Le bilan de l'année passée se double généralement de quelques perspectives sur l'année à venir. Avec un peu de retard, vous trouverez donc quelques réflexions personnelles sur les domaines, les millésimes et les autres sujets à suivre tout particulièrement en 2012.
Les domaines à suivre en 2012
Si la décennie passée a vu l'émergence de nouveaux domaines, gérés par de jeunes talents qui ont étudié l'oenologie, et travaillé dans les exploitations à l'étranger, les jeunes talents n'apparaissent pas par dizaines tous les ans, mais ne sont pas la seule source de domaine à suivre.
Un phénomène qui me semble important depuis plusieurs années est la réorientation stratégique de grandes maisons, qui redécouvrent les vertus des vins de qualité exploitant au mieux les grands terroirs sur lesquels ils sont produits, après avoir dépensé beaucoup d'énergie dans les années 80 à vouloir augmenter la production, et étendre la distribution de leurs produits en France à l'étranger.
Depuis le millésime 2005 qui a servi de déclencheur de nombreuses maisons, on peut donc suivre le retour à une production haut de gamme de maisons de producteurs négociants historiques comme Gustave Lorentz à Bergheim, Dopff au Moulin à Riquewihr, ou encore Klipfel à Barr. Les millésimes 2007 et 2008 ont permis à ces maisons de montrer qu'elle savait les terroirs et le savoir-faire pour produire des grands vins, en particulier sur leurs grands crus respectifs (Altenberg de Bergheim, Schoenenbourg, Kirchberg de Barr).

• Données fournies:
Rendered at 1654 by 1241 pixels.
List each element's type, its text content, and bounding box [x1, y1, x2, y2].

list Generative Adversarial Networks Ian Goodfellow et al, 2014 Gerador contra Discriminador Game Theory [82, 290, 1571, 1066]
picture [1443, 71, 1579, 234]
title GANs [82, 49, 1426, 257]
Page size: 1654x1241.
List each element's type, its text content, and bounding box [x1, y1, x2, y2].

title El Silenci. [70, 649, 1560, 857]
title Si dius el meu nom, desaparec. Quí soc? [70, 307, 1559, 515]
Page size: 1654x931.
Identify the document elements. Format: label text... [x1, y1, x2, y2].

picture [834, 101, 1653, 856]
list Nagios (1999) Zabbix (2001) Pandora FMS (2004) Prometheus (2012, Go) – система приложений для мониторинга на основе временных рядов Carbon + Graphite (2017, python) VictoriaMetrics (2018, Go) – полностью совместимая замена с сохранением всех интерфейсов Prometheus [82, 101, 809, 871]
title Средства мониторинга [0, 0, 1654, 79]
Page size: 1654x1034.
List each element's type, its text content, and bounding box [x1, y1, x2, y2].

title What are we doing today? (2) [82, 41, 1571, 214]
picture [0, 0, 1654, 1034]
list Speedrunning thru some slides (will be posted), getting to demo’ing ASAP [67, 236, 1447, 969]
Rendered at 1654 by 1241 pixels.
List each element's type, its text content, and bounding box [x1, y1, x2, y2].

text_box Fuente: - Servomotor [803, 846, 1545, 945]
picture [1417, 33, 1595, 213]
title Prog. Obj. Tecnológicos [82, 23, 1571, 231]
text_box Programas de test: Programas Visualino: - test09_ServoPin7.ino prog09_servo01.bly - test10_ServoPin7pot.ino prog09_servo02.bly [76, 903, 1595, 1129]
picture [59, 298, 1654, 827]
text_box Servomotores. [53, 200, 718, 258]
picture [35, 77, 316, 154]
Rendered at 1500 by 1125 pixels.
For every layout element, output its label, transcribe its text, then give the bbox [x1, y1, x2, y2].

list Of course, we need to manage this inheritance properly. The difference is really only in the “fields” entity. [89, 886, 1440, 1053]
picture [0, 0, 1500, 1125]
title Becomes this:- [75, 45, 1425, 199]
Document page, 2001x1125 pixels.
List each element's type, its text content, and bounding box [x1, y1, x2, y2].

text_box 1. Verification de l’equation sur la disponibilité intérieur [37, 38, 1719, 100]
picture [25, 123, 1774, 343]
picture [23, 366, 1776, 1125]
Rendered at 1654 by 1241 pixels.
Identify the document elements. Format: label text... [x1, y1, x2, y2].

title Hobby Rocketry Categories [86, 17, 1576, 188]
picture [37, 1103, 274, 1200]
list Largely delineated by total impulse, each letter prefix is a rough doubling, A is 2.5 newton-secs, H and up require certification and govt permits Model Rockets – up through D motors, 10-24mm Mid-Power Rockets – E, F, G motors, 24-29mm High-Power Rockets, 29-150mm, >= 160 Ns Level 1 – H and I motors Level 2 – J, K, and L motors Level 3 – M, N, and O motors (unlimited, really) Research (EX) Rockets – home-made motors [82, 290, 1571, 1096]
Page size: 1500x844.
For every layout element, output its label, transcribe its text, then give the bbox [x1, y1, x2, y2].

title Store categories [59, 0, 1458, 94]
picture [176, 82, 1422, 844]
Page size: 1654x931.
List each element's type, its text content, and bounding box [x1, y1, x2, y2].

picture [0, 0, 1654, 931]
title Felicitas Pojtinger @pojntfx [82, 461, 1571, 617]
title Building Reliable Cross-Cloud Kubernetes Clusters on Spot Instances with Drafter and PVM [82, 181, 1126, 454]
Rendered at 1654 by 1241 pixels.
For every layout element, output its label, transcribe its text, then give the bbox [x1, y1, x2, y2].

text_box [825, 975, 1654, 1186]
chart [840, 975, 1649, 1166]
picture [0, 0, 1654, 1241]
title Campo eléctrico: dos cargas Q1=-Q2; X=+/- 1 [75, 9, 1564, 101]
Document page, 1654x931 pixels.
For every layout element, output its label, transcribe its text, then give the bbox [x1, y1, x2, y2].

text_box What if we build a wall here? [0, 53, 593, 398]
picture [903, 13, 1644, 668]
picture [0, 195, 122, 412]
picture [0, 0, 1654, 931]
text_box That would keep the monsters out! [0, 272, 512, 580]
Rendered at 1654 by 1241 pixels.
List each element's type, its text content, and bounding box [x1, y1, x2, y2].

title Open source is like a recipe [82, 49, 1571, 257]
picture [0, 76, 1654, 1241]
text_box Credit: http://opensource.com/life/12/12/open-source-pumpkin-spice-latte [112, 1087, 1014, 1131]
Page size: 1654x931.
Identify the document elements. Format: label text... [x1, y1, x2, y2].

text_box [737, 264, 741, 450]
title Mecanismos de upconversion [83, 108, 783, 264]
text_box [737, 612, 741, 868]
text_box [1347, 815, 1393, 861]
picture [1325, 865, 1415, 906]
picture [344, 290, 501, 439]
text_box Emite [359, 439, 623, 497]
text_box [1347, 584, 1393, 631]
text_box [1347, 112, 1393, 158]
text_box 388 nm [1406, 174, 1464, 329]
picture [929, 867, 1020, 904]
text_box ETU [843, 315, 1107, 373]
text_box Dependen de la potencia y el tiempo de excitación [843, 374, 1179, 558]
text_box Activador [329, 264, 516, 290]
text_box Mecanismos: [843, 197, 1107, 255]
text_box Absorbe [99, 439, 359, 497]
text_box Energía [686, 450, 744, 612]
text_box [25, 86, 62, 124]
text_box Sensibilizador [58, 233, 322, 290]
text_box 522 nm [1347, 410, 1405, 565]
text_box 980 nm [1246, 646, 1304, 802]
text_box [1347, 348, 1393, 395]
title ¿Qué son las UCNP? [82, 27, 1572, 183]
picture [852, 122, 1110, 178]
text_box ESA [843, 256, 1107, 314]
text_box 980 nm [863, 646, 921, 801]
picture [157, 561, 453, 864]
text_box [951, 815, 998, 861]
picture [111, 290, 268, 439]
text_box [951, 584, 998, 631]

• Tâches proposées:
**1.** Dans l'article sur les domaines à suivre en 2012, quel millésime a servi de déclencheur à de nombreuses maisons ?
**2.** Rédigez, s'il vous plaît, la suite de l'article sur les domaines à suivre en 2012, à partir de sa dernière phrase.

• Réponses par tâche:
**1.** Le millésime 2005.

**2.**
On suivra également les caves coopératives les plus dynamiques, qui recentrent une partie de leur production sur la valorisation de leurs meilleurs terroirs, produisant alors de très bons vins au rapport qualité prix exceptionnel. La cave de Ribeauvillé a souvent été cité en exemple ces dernières années, mais on peut également citer la cave Wolfberger, la cave de Hunawihr, la cave de Beblenheim, la cave de Turckheim ou la cave du Roi Dagobert à Traenheim. Si leur outil de production leur permet de produire des vins techniquement irréprochables, la taille des surfaces cultivées leur permet de consacrer quelques hectares des meilleurs crus à la production de vins de haute qualité. Il faudra certainement encore de nombreuses dégustations à l'aveugle, et un travail important des attachés de presse pour confirmer le retour en grâce de ces maisons dont il était parfois de bon ton pour les amateurs débutants en quête de légitimité de dénigrer la production.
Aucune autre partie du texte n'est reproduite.